American pornographic actress

Rayveness (born 1972) is an American pornographic and mainstream film actress. She is an inductee of both the AVN Hall of Fame and the XRCO Hall of Fame.

==Career==
Rayveness's first appearance in a pornographic film was a homemade tape she made with her then-husband at the age of 18, after seeing an episode of The Sally Jessy Raphael Show about amateur pornography. Rather than becoming a full-time pornographic performer right away, she sold flowers in nightclubs and worked as a waitress and a stripper.

In 2000, she took a break from the adult film business to pursue acting in mainstream films. She dyed her hair red and wore brown contact lenses to minimize the chance of someone recognizing her. She appeared in a speaking role on NYPD Blue and was in Path to War as President Lyndon B. Johnson's eldest daughter, Lynda. She returned to the adult industry in 2003 after the death of John Frankenheimer, who was her primary connection to the mainstream industry.

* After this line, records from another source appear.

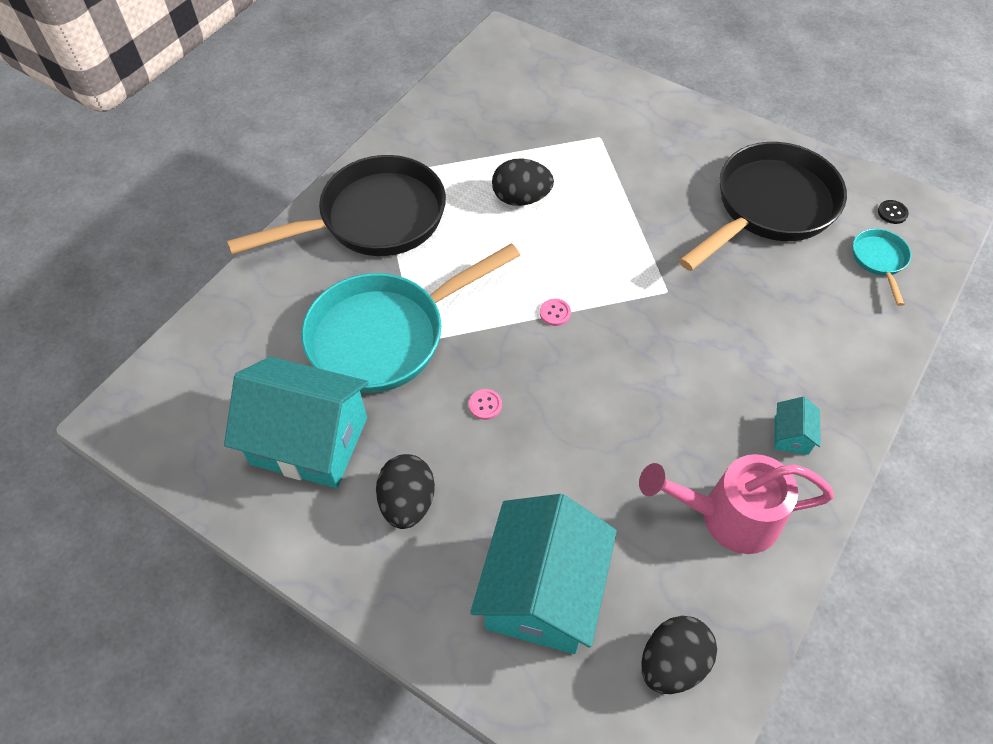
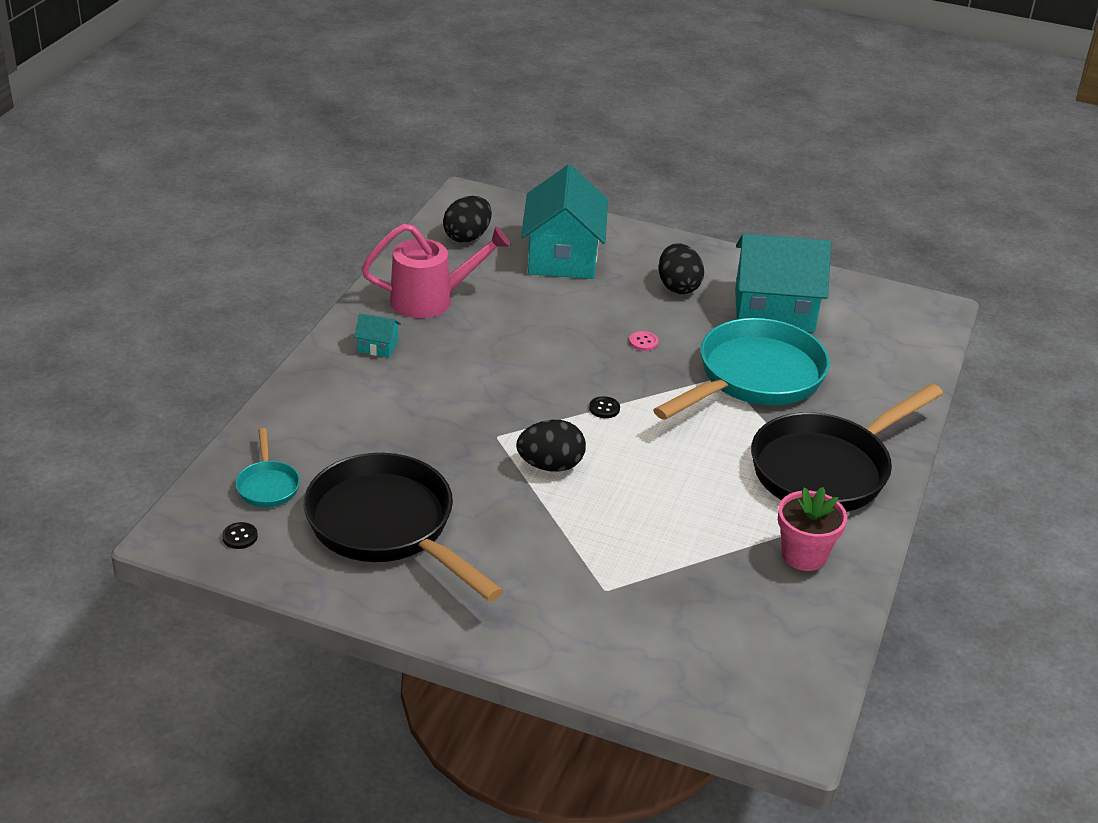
camera: 165 degrees right, 20 degrees down
(436, 145) = (804, 555): none -> pink flower pot
(521, 198) = (676, 506): black egg -> black egg (550, 465)
(555, 313) = (604, 408): pink button -> black button
(769, 207) = (387, 527): black pan -> black pan turned 105 degrees clockwise
(791, 435) = (378, 347): turquoise house -> turquoise house turned 75 degrees counterclockwise

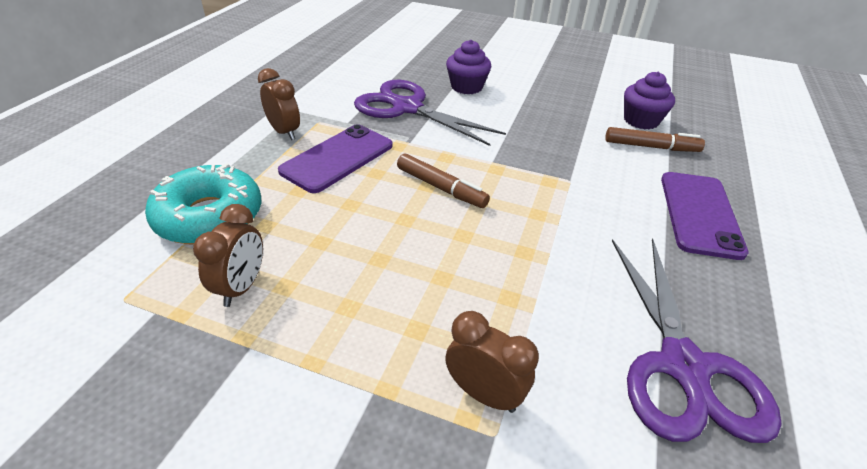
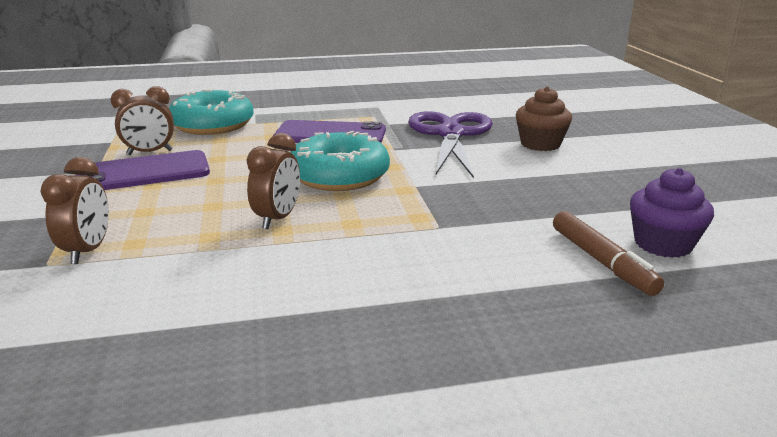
camera: 60 degrees right, 15 degrees down
(284, 132) = (341, 112): brown clock -> brown clock (278, 218)
(440, 187) = (339, 176): brown marker -> turquoise donut
(466, 87) = (540, 144): purple cupcake -> brown cupcake
(683, 365) = (173, 341): purple scissors -> none
(700, 214) = (483, 319): purple phone -> purple phone (144, 173)

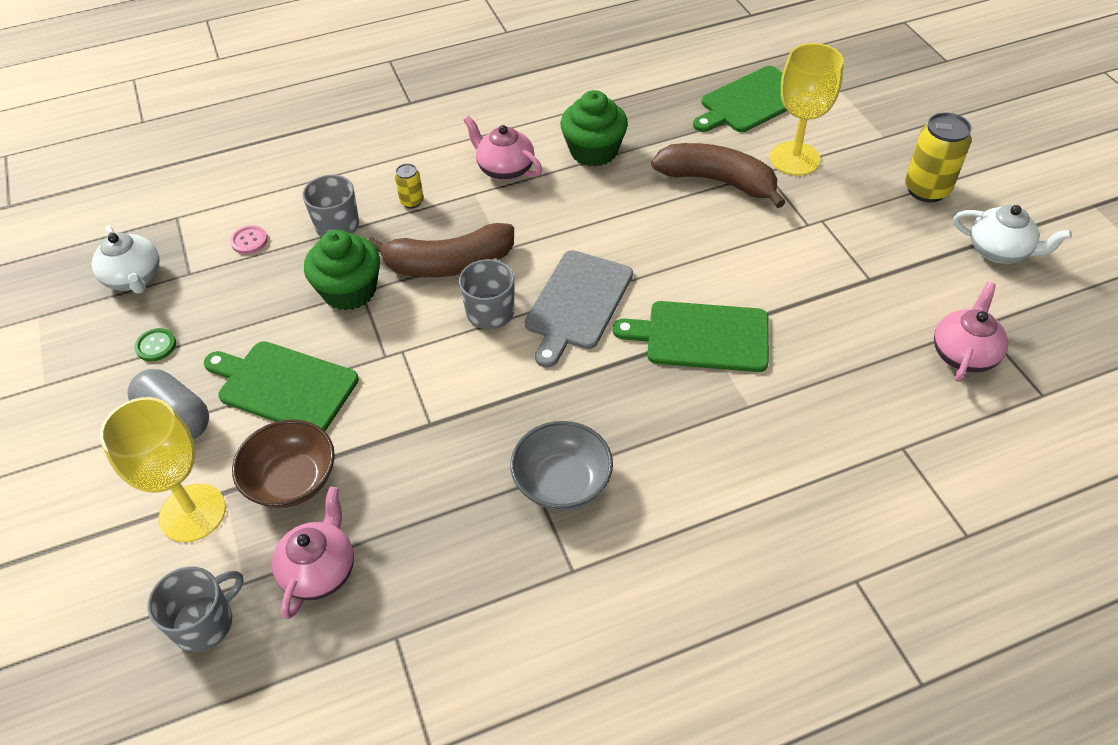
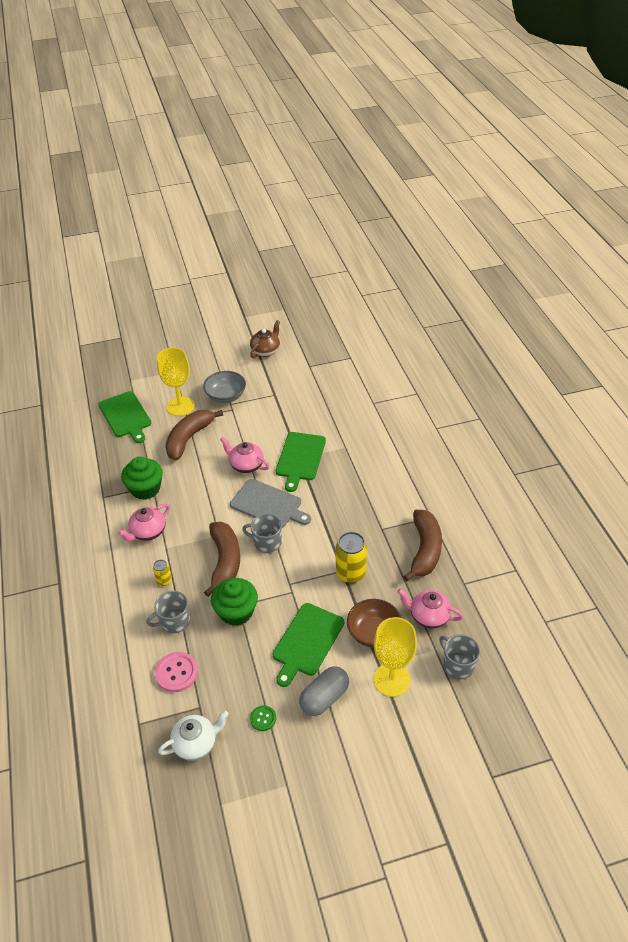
camera: 85 degrees left, 5 degrees down
(249, 241) = (176, 673): pink button -> pink button, size x1.70
(482, 561) = (425, 550): none -> brown banana
(562, 482) = (383, 518): grey bowl -> grey bowl (226, 396)
(926, 189) = (218, 365): yellow can -> yellow can (351, 573)
(963, 353) = (325, 375): pink teapot -> pink teapot (246, 465)
(999, 251) = (266, 351): white teapot -> brown teapot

In July 2009, Rayveness became the first contract star for the all-female studio Girlfriends Films, although the contract allowed her to continue boy-girl work elsewhere.
She is a member of the XRCO Hall of Fame and the AVN Hall of Fame.
In 2019, she appeared alongside fellow pornographic actresses Lisa Ann and Cory Chase in an episode of the Showtime series Billions titled "Infinite Game".

==Personal life==
A native of Jamestown, North Carolina., Rayveness grew up in the Quaker faith and married a year before she left high school.
By 2000, she had divorced and remarried, this time to porn actor Tod Alexander. They divorced in 2003.
In 2004, she filed a petition with Congressman Brad Sherman requesting that the age requirement for pornography performers be raised from 18 to 21, saying that "People right out of high school in this country don't seem to have the foresight to make such life-altering decisions."